La mort du führer n'est alors pas officielle et il faut pouvoir en attester, ou non afin de savoir s'il doit être recherché. Les soviétiques récupèrent les squelettes et l'appareil dentaire de Hitler. Celui-ci portait une prothèse dentaire fixée maxillaire et mandibulaire en raison de son état dentaire très détérioré (Histoire de la médecine bucco-dentaire).

Or on dispose aujourd'hui des archives dentaires du dentiste et de l'assistante dentaire d'Adolf Hitler ainsi que de radiographies réalisées après l'opération Walkyrie ce qui permet de confirmer officiellement la mort du führer sans prélèvement ADN aucun. (Autopsies des morts célèbres).

L'attestation de véracité se fait sur l'identification de la prothèse en elle-même qui est concordante avec les dépositions citées précédemment, mais aussi sur le fait que la prothèse a visiblement été portée.

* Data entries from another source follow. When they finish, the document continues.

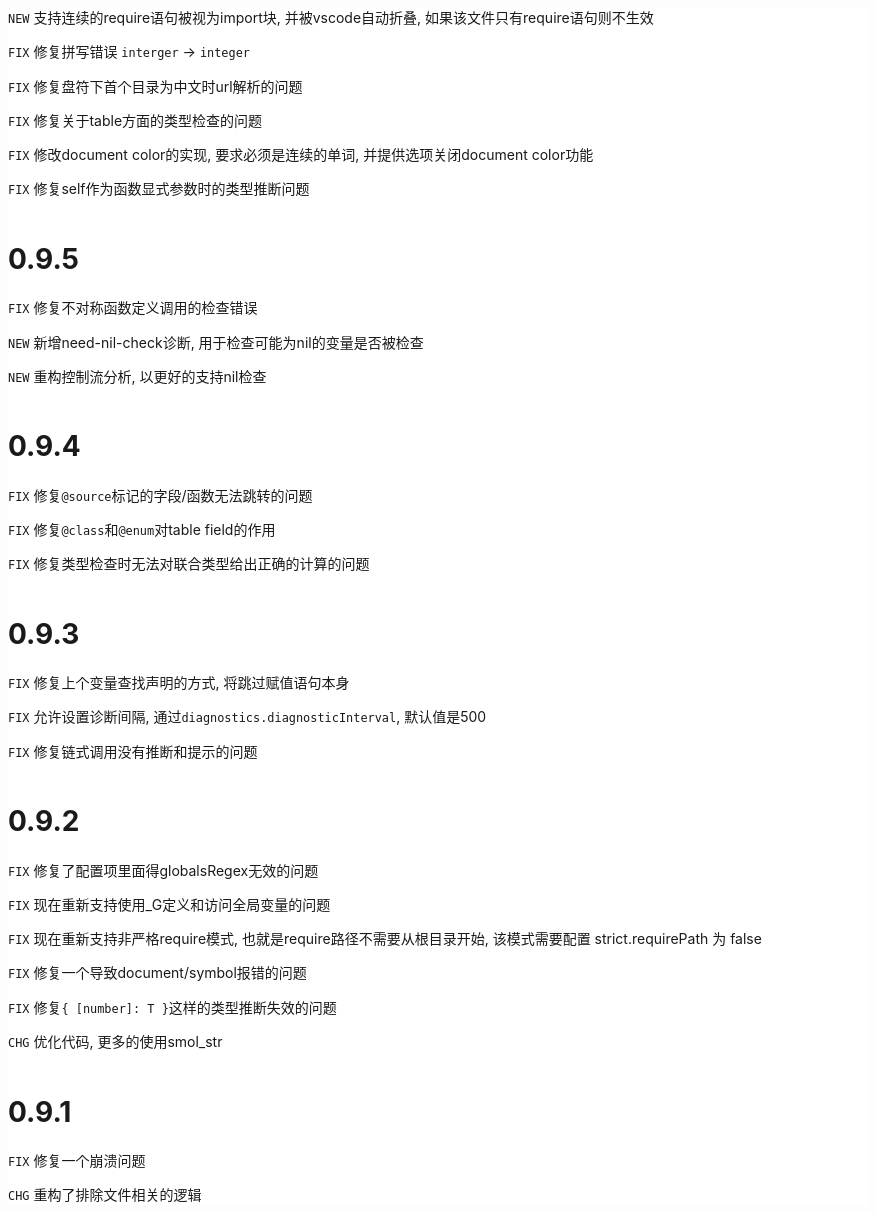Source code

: `NEW` 支持连续的require语句被视为import块, 并被vscode自动折叠, 如果该文件只有require语句则不生效

`FIX` 修复拼写错误 `interger` -> `integer`

`FIX` 修复盘符下首个目录为中文时url解析的问题

`FIX` 修复关于table方面的类型检查的问题

`FIX` 修改document color的实现, 要求必须是连续的单词, 并提供选项关闭document color功能

`FIX` 修复self作为函数显式参数时的类型推断问题

# 0.9.5

`FIX` 修复不对称函数定义调用的检查错误

`NEW` 新增need-nil-check诊断, 用于检查可能为nil的变量是否被检查

`NEW` 重构控制流分析, 以更好的支持nil检查

# 0.9.4

`FIX` 修复`@source`标记的字段/函数无法跳转的问题

`FIX` 修复`@class`和`@enum`对table field的作用

`FIX` 修复类型检查时无法对联合类型给出正确的计算的问题

# 0.9.3

`FIX` 修复上个变量查找声明的方式, 将跳过赋值语句本身

`FIX` 允许设置诊断间隔, 通过`diagnostics.diagnosticInterval`, 默认值是500

`FIX` 修复链式调用没有推断和提示的问题

# 0.9.2

`FIX` 修复了配置项里面得globalsRegex无效的问题

`FIX` 现在重新支持使用_G定义和访问全局变量的问题

`FIX` 现在重新支持非严格require模式, 也就是require路径不需要从根目录开始, 该模式需要配置 strict.requirePath 为 false

`FIX` 修复一个导致document/symbol报错的问题

`FIX` 修复`{ [number]: T }`这样的类型推断失效的问题

`CHG` 优化代码, 更多的使用smol_str

# 0.9.1

`FIX` 修复一个崩溃问题

`CHG` 重构了排除文件相关的逻辑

On observe des traces d'usure importante, liées notamment au fait qu'Hitler était un homme stressé, qui bruxait énormément mais aussi un grand dépôt de tartre dans lequel on ne retrouve pas de fibre carnée mais des molécules chimiques médicamenteuses comme de l'argile, ce qui corroborent le régime végétarien et les médicaments argileux contre les brûlures d'estomac pris par cet homme (Au Cœur de l'Histoire).

Il est intéressant de constater que l'étude des dents restantes d'Hitler permet aussi de prouver l'utilisation du cyanure dans le cadre de son suicide, même si l'usage de ce poison n'est certainement pas exclusif (Au Cœur de l'Histoire).

Conclusion

De nos jours, un dentiste spécialisé en odontologie médico-légale peut être appelé dans les enquêtes en cours et dans les autopsies afin de compléter l'équipe multidisciplinaire mise en place si ses compétences sont requises. Les connaissances modernes permettent de reconnaitre des empoisonnements, de différencier les types de morsures, d'identifier des personnes et leurs habitudes de vie… l'évolution de cette discipline a donc permis de grandes avancées pour la criminologie et comme nous en avons parlé dans cet article, l'histoire en générale. Lorsque le temps passe, les dents restent parfois les seuls témoins d'un passé que les chirurgiens-dentistes, éclairés de nouvelles lumières peuvent décrypter.

Bibliographie

• Aux origines de l'odontologie médico-légale de Xavier Riaud. 
• Arte : pourquoi a-t-on les dents tordues ? 
• Autopsie des morts célèbres de Philippe Charlier et David Alliot. 
• Histoire de la médecine bucco-dentaire de Xavier Riaud. 
• Au Cœur de l'Histoire : que nous apprend l'étude du crâne d'Hitler ? interview de Philippe Charlier par Virginie Girod.